#### Work to be completed:
Search the material for the string "Pullover", then return every line where it is found.

-=-=-=-=-

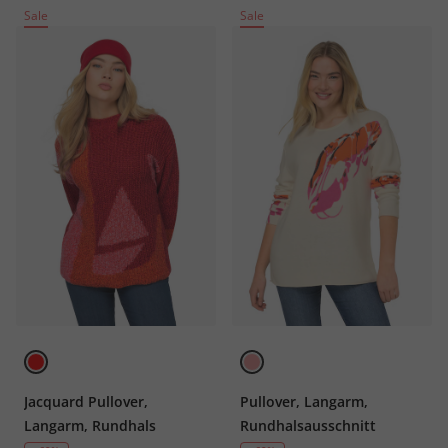
Sale
Sale
Jacquard Pullover,
Pullover, Langarm,
Langarm, Rundhals
Rundhalsausschnitt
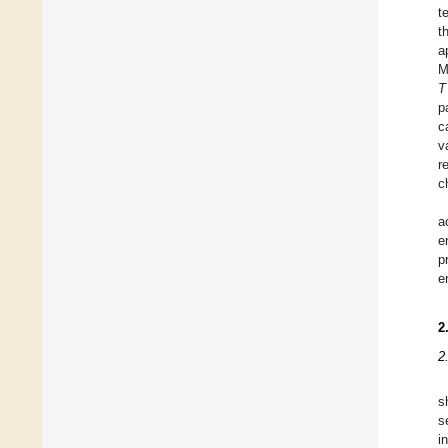
t
t
a
M
T
p
c
v
r
c
a
e
p
e
2
2
s
s
i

-=-=-=-=-

#### Response area:
Jacquard Pullover,
Pullover, Langarm,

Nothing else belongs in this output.